Patient Check In provides a field for the subscriber to maintain HIPAA contact information. It is the responsibility of the subscriber to keep this information up to date. This field will be the primary notification contact. If this contact information is not available, Check In Systems will do their best to obtain a designated contact of the subscriber in the event of an incident or breach but notification may be delayed as a result.
According to the BAA, all parties are responsible for reporting to the other party, any incident or breach that may potentially affect a customer.
All notifications to Check In Systems shall be in written form (mail or email) to the following contact;
Check In Systems Inc
Privacy Compliance Officer
8401 9th St N
Suite B
St Petersburg, FL 33702
jcorn@checkinsystems.com
In the event of a reportable incident or breach, primary notification to the subscriber will be to the contact information, as entered by the subscriber, into the Check In Systems software. The HIPAA Contact information is to be maintained by the subscriber and is updatable from the main menu. Notification should include the extent of the incident or breach that effects the subscriber, any known names or data entries that may have been effected and the actions that have been taken to contain the damage.
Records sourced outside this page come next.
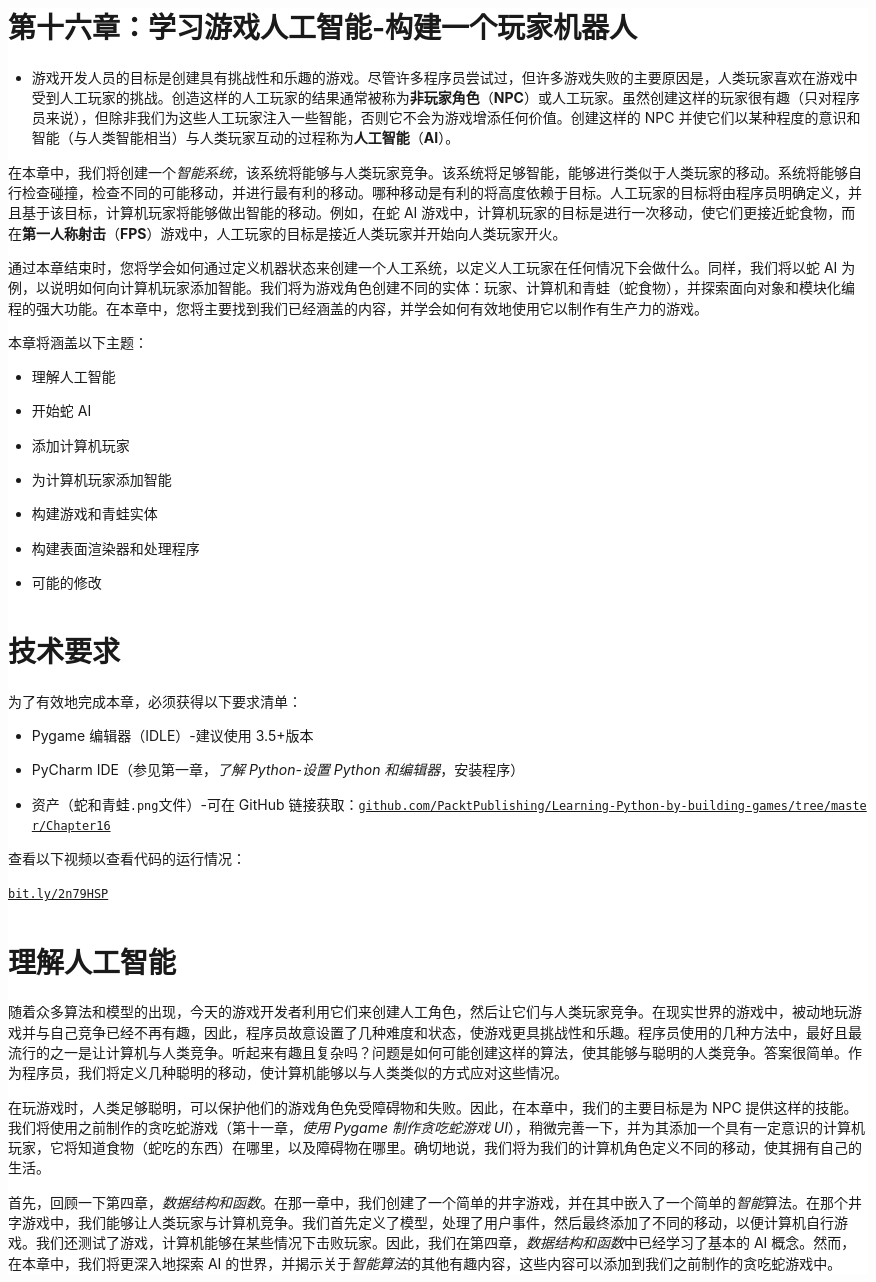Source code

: # 第十六章：学习游戏人工智能-构建一个玩家机器人

- 游戏开发人员的目标是创建具有挑战性和乐趣的游戏。尽管许多程序员尝试过，但许多游戏失败的主要原因是，人类玩家喜欢在游戏中受到人工玩家的挑战。创造这样的人工玩家的结果通常被称为**非玩家角色**（**NPC**）或人工玩家。虽然创建这样的玩家很有趣（只对程序员来说），但除非我们为这些人工玩家注入一些智能，否则它不会为游戏增添任何价值。创建这样的 NPC 并使它们以某种程度的意识和智能（与人类智能相当）与人类玩家互动的过程称为**人工智能**（**AI**）。

在本章中，我们将创建一个*智能系统*，该系统将能够与人类玩家竞争。该系统将足够智能，能够进行类似于人类玩家的移动。系统将能够自行检查碰撞，检查不同的可能移动，并进行最有利的移动。哪种移动是有利的将高度依赖于目标。人工玩家的目标将由程序员明确定义，并且基于该目标，计算机玩家将能够做出智能的移动。例如，在蛇 AI 游戏中，计算机玩家的目标是进行一次移动，使它们更接近蛇食物，而在**第一人称射击**（**FPS**）游戏中，人工玩家的目标是接近人类玩家并开始向人类玩家开火。

通过本章结束时，您将学会如何通过定义机器状态来创建一个人工系统，以定义人工玩家在任何情况下会做什么。同样，我们将以蛇 AI 为例，以说明如何向计算机玩家添加智能。我们将为游戏角色创建不同的实体：玩家、计算机和青蛙（蛇食物），并探索面向对象和模块化编程的强大功能。在本章中，您将主要找到我们已经涵盖的内容，并学会如何有效地使用它以制作有生产力的游戏。

本章将涵盖以下主题：

+   理解人工智能

+   开始蛇 AI

+   添加计算机玩家

+   为计算机玩家添加智能

+   构建游戏和青蛙实体

+   构建表面渲染器和处理程序

+   可能的修改

# 技术要求

为了有效地完成本章，必须获得以下要求清单：

+   Pygame 编辑器（IDLE）-建议使用 3.5+版本

+   PyCharm IDE（参见第一章，*了解 Python-设置 Python 和编辑器*，安装程序）

+   资产（蛇和青蛙`.png`文件）-可在 GitHub 链接获取：[`github.com/PacktPublishing/Learning-Python-by-building-games/tree/master/Chapter16`](https://github.com/PacktPublishing/Learning-Python-by-building-games/tree/master/Chapter16)

查看以下视频以查看代码的运行情况：

[`bit.ly/2n79HSP`](http://bit.ly/2n79HSP)

# 理解人工智能

随着众多算法和模型的出现，今天的游戏开发者利用它们来创建人工角色，然后让它们与人类玩家竞争。在现实世界的游戏中，被动地玩游戏并与自己竞争已经不再有趣，因此，程序员故意设置了几种难度和状态，使游戏更具挑战性和乐趣。程序员使用的几种方法中，最好且最流行的之一是让计算机与人类竞争。听起来有趣且复杂吗？问题是如何可能创建这样的算法，使其能够与聪明的人类竞争。答案很简单。作为程序员，我们将定义几种聪明的移动，使计算机能够以与人类类似的方式应对这些情况。

在玩游戏时，人类足够聪明，可以保护他们的游戏角色免受障碍物和失败。因此，在本章中，我们的主要目标是为 NPC 提供这样的技能。我们将使用之前制作的贪吃蛇游戏（第十一章，*使用 Pygame 制作贪吃蛇游戏 UI*），稍微完善一下，并为其添加一个具有一定意识的计算机玩家，它将知道食物（蛇吃的东西）在哪里，以及障碍物在哪里。确切地说，我们将为我们的计算机角色定义不同的移动，使其拥有自己的生活。

首先，回顾一下第四章，*数据结构和函数*。在那一章中，我们创建了一个简单的井字游戏，并在其中嵌入了一个简单的*智能*算法。在那个井字游戏中，我们能够让人类玩家与计算机竞争。我们首先定义了模型，处理了用户事件，然后最终添加了不同的移动，以便计算机自行游戏。我们还测试了游戏，计算机能够在某些情况下击败玩家。因此，我们在第四章，*数据结构和函数*中已经学习了基本的 AI 概念。然而，在本章中，我们将更深入地探索 AI 的世界，并揭示关于*智能算法*的其他有趣内容，这些内容可以添加到我们之前制作的贪吃蛇游戏中。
Check In Systems software is focused on the business process of queuing customers. The data collected does not present a method of notifying the people that may have signed into the Check In System software. This prevents Check In System from directly notifying anyone that may need notification in the event of a breach. The subscriber may have additional information about their customer and therefore will be responsible for notification if needed.
Password expiration is an optional feature in Patient Check In software. Password expiration allows the system to periodically require new passwords on a user level. The subscriber can implement this feature in the configuration.
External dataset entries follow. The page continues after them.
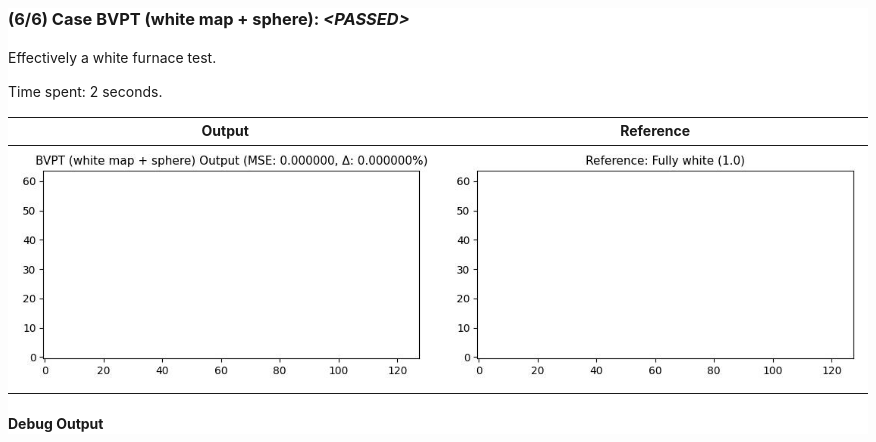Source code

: ### (6/6) Case BVPT (white map + sphere): *\<PASSED\>*

Effectively a white furnace test.

Time spent: 2 seconds.

|  Output  |  Reference  |
| :------: | :---------: |
|    ![output image](tests.test_environment_map\white_bvpt_sphere.jpg)    |      ![reference image](tests.test_environment_map\ref_white.jpg)     |

#### Debug Output
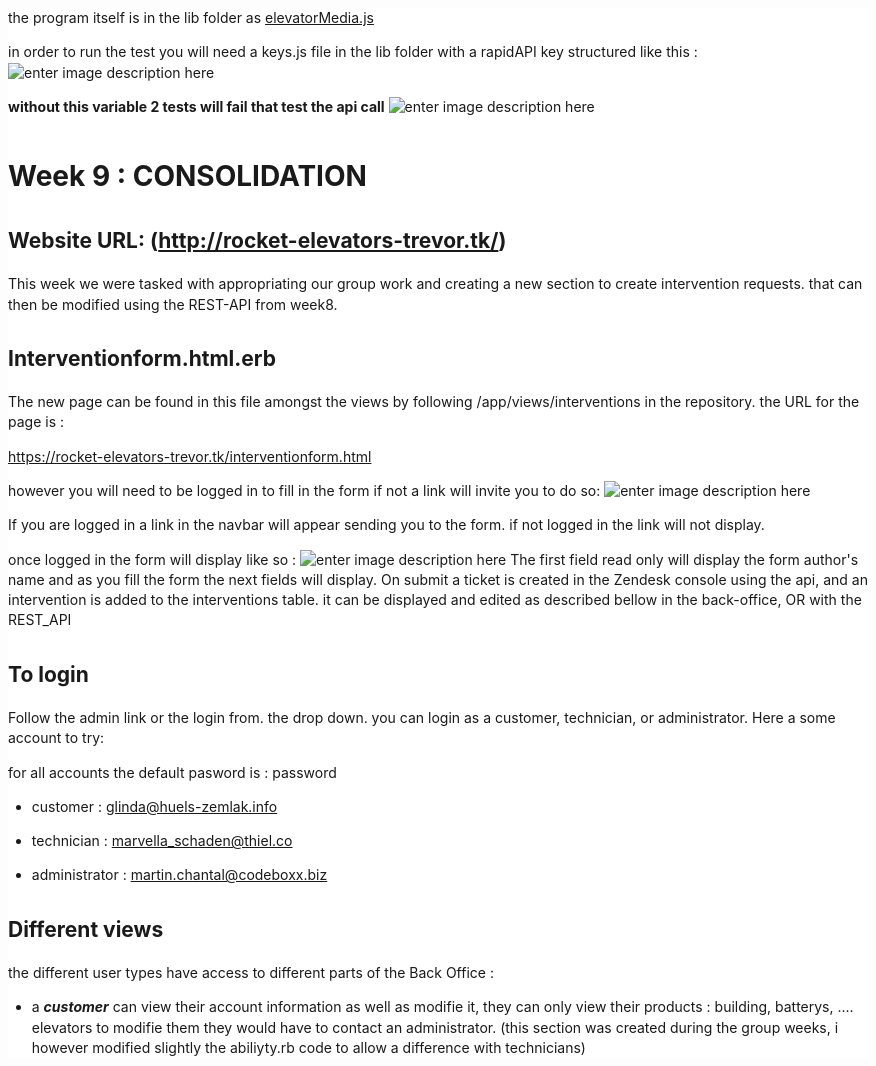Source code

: the program itself is in the lib folder as [elevatorMedia.js](https://github.com/trevorius/rocket-elevators-rails-foundation/blob/master/lib/elevatorMedia.js)

in order to run the test you will need a keys.js file in the lib folder with a rapidAPI key structured like this : ![enter image description here](https://puu.sh/GROBe/44b7394ad8.png)
 
 **without this variable 2 tests will fail that test the api call** 
 ![enter image description here](https://puu.sh/GRP5s/0acecece42.png)

# **Week 9 : CONSOLIDATION**
## Website URL: (http://rocket-elevators-trevor.tk/)

This week we were tasked with appropriating our group work and creating a new section to create intervention requests. that can then be modified using the REST-API from week8.

## Interventionform.html.erb
The new page can be found in this file amongst the views by following /app/views/interventions in the repository. the URL for the page is : 

https://rocket-elevators-trevor.tk/interventionform.html

however you will need to be logged in to fill in the form if not a link will invite you to do so: 
![enter image description here](https://puu.sh/GPtrg/b40c92304c.png)

If you are logged in a link in the navbar will appear  sending you to the form. if not logged in the link will not display. 

once logged in the form will display like so : ![enter image description here](https://puu.sh/GPtIK/930fec1e4e.png)
The first field read only will display the form author's name and as you fill the form the next fields will display. On submit a ticket is created in the Zendesk console using the api, and an intervention is added to the interventions table. it can be displayed and edited as described bellow in the back-office, OR with the REST_API 

## To login 
Follow the admin link or the login from. the drop down. you can login as a customer, technician, or administrator. Here a some account to try: 

for all accounts the default pasword is : password 

- customer : glinda@huels-zemlak.info

- technician : marvella_schaden@thiel.co

- administrator : martin.chantal@codeboxx.biz

## Different views

the different user types have access to different parts of the Back Office : 

 - a ***customer*** can view their account information as well as
   modifie it, they can only view their products : building, batterys,
   .... elevators to modifie them they would have to contact  an
   administrator. (this section was created during the group weeks, i however modified slightly the abiliyty.rb code to allow a difference with technicians)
Access to Check In Systems software is only done via multi-factor authentication. User, password and system id are required to access subscriber data. Certain displays with restricted data access may use only two-factor authentication.
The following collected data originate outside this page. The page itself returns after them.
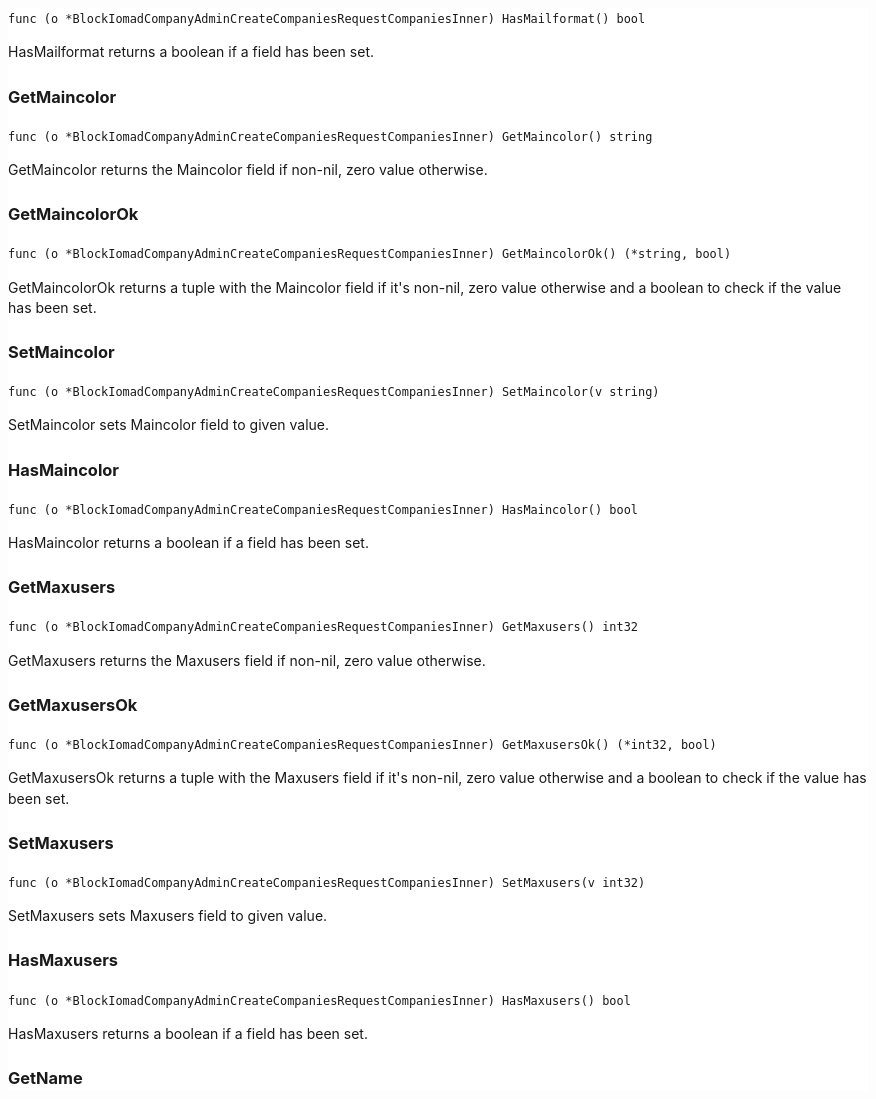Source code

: `func (o *BlockIomadCompanyAdminCreateCompaniesRequestCompaniesInner) HasMailformat() bool`

HasMailformat returns a boolean if a field has been set.

### GetMaincolor

`func (o *BlockIomadCompanyAdminCreateCompaniesRequestCompaniesInner) GetMaincolor() string`

GetMaincolor returns the Maincolor field if non-nil, zero value otherwise.

### GetMaincolorOk

`func (o *BlockIomadCompanyAdminCreateCompaniesRequestCompaniesInner) GetMaincolorOk() (*string, bool)`

GetMaincolorOk returns a tuple with the Maincolor field if it's non-nil, zero value otherwise
and a boolean to check if the value has been set.

### SetMaincolor

`func (o *BlockIomadCompanyAdminCreateCompaniesRequestCompaniesInner) SetMaincolor(v string)`

SetMaincolor sets Maincolor field to given value.

### HasMaincolor

`func (o *BlockIomadCompanyAdminCreateCompaniesRequestCompaniesInner) HasMaincolor() bool`

HasMaincolor returns a boolean if a field has been set.

### GetMaxusers

`func (o *BlockIomadCompanyAdminCreateCompaniesRequestCompaniesInner) GetMaxusers() int32`

GetMaxusers returns the Maxusers field if non-nil, zero value otherwise.

### GetMaxusersOk

`func (o *BlockIomadCompanyAdminCreateCompaniesRequestCompaniesInner) GetMaxusersOk() (*int32, bool)`

GetMaxusersOk returns a tuple with the Maxusers field if it's non-nil, zero value otherwise
and a boolean to check if the value has been set.

### SetMaxusers

`func (o *BlockIomadCompanyAdminCreateCompaniesRequestCompaniesInner) SetMaxusers(v int32)`

SetMaxusers sets Maxusers field to given value.

### HasMaxusers

`func (o *BlockIomadCompanyAdminCreateCompaniesRequestCompaniesInner) HasMaxusers() bool`

HasMaxusers returns a boolean if a field has been set.

### GetName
Subscribers have up to 5 login attempts before the user id is locked. Users may be unlocked only by an admin of that account. Failed logins are recorded in the event log.
As an industry standard for HIPAA, all transmission to and from Check In Systems software is restricted to TLS 1.2/1.3 communication. TLS is a newer and better version of SSL and uses SHA-256 encryption. This ensures that all data is encrypted in motion.
All databases are encrypted using rotating keys and when backed up, those encryption functions remain. As an industry standard for HIPAA, databases are encrypted at rest using AES-CRT encryption. Each location has a dedicated database.
Each database is backed up individually and GPG encryption is added. Each database has a rolling 7-day backup. Rotating keys are not stored in the same location. Backups are stored in individual files in a separate location designed for fast recovery.
Patient Check In includes a role based security model with 3 levels. Standard user, reports and admin are level 1,3,5 respectively. Level 3 users have access to reports and export features. Level 5 admin users have complete control to add/edit/delete users, change configuration and mass delete data.
Patient Check In includes event logs available to admin users. Events such as add/delete users, change configuration, delete data, export data are stored and may be printed.